Other Notable Events in May
May had the fewest number of severe weather reports since May 2014 as well as the fewest number of tornadoes and EF2+ tornadoes reported since at least 1970.
Tropical storms Arthur and Bertha formed on May 16 and 27, respectively, which is a record sixth consecutive season for at least one named storm to form in the North Atlantic Basin before the official start of the hurricane season on June 1.
Spring (March-May) Temperature
Above- to much-above-average temperatures were observed from the West Coast to the Deep South, across the Southeast and into New England and the Great Lakes. Florida ranked second warmest for spring while New Mexico ranked fifth warmest and Louisiana sixth warmest. No state across the Lower 48 ranked below average for the season.
The Alaska spring temperature was 27.5°F, 3.5°F above the long-term average, ranking in the warmest third of the record for the state. Much-above-average temperatures were observed across much of the Aleutians, West Coast and North Slope divisions while near-average temperatures occurred across most of the Southeast Interior and Panhandle divisions.
Spring (March-May) Precipitation
Above-average spring precipitation was observed across parts of the Southwest and from Texas to the Great Lakes and into the Southeast and Mid-Atlantic states. South Carolina ranked eighth wettest for the season.

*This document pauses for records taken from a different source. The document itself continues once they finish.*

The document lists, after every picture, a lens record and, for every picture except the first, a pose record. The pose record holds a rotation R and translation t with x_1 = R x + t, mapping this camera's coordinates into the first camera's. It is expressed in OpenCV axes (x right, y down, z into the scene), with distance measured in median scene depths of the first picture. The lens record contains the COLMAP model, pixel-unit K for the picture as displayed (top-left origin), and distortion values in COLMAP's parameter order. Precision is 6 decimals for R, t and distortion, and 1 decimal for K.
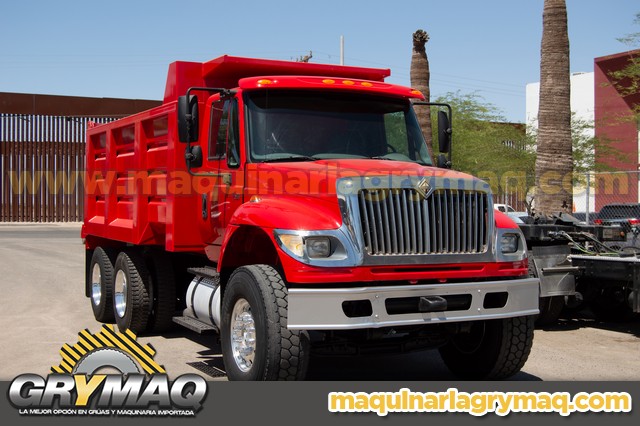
lens RADIAL K [[900.6, 0, 323.2], [0, 900.6, 207.7], [0, 0, 1]] dist [0.007836, 0.000000]
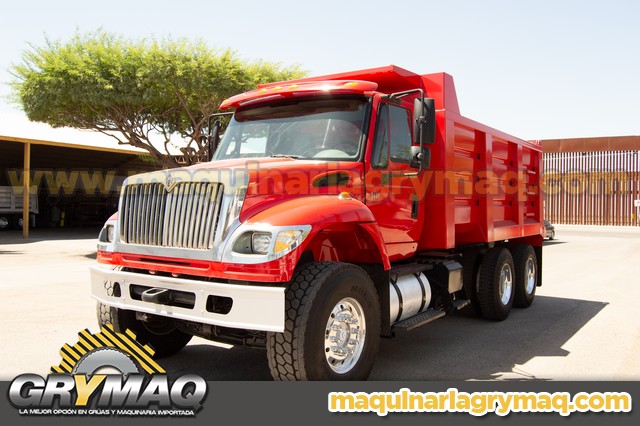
lens RADIAL K [[562.2, 0, 323.4], [0, 562.2, 219.2], [0, 0, 1]] dist [-0.054501, 0.001678]
pose [[0.477007, 0.012289, -0.878814, 0.697562], [-0.019451, 0.999805, 0.003424, 0.013766], [0.878684, 0.015461, 0.477153, 0.792891]]
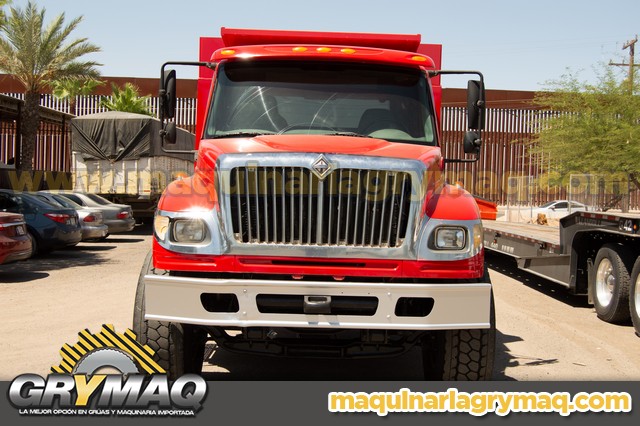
lens RADIAL K [[829.6, 0, 325.5], [0, 829.6, 201.2], [0, 0, 1]] dist [-0.013148, 0.000000]
pose [[0.902320, 0.033152, -0.429790, 0.420598], [-0.028416, 0.999444, 0.017434, -0.003438], [0.430129, -0.003519, 0.902761, 0.278659]]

Below-average precipitation during March-May was observed across parts of the Pacific Coast, Northern Tier, central and southern Rockies and in parts of the Northeast and Gulf Coast. Colorado and North Dakota both ranked ninth driest for the spring season.
Despite a dry May, Alaska had a relatively wet March and April. For the spring season, precipitation was above average across most of mainland Alaska and below average across the Aleutians, along the Gulf of Alaska coast and into the Panhandle.
Kodiak had its driest spring since 1972.
Year-to-date (January-May) Temperature
Above-average to record-warm temperatures for the year-to-date period occurred across most of the contiguous U.S. Florida ranked warmest on record for the January-May period. Six additional states along the East Coast had a year-to-date temperature that ranked among the warmest six on record. No state ranked near- or below-average for this period.
The Alaska year-to-date temperature was 15.6°F, 0.2°F below average, ranking near-average. Below-average temperatures were observed across parts of the interior regions as well as Cook Inlet. Above-average temperatures occurred across much of the Aleutians. When averaged over the first five months of the year, a large portion of Alaska experienced near-average temperatures.
Year-to-date (January-May) Precipitation
Above-average precipitation prevailed across much of the eastern half of the contiguous U.S. and in pockets of the Northwest and Southwest during the first five months of 2020. Tennessee ranked wettest on record while South Carolina and North Carolina ranked third wettest.
- Below-average precipitation for the year-to-date period occurred from northern California to the central Rockies and into the Northern Tier as well as across portions of the Northeast and Gulf Coast. North Dakota ranked sixth driest while Utah and Colorado ranked seventh and ninth driest, respectively.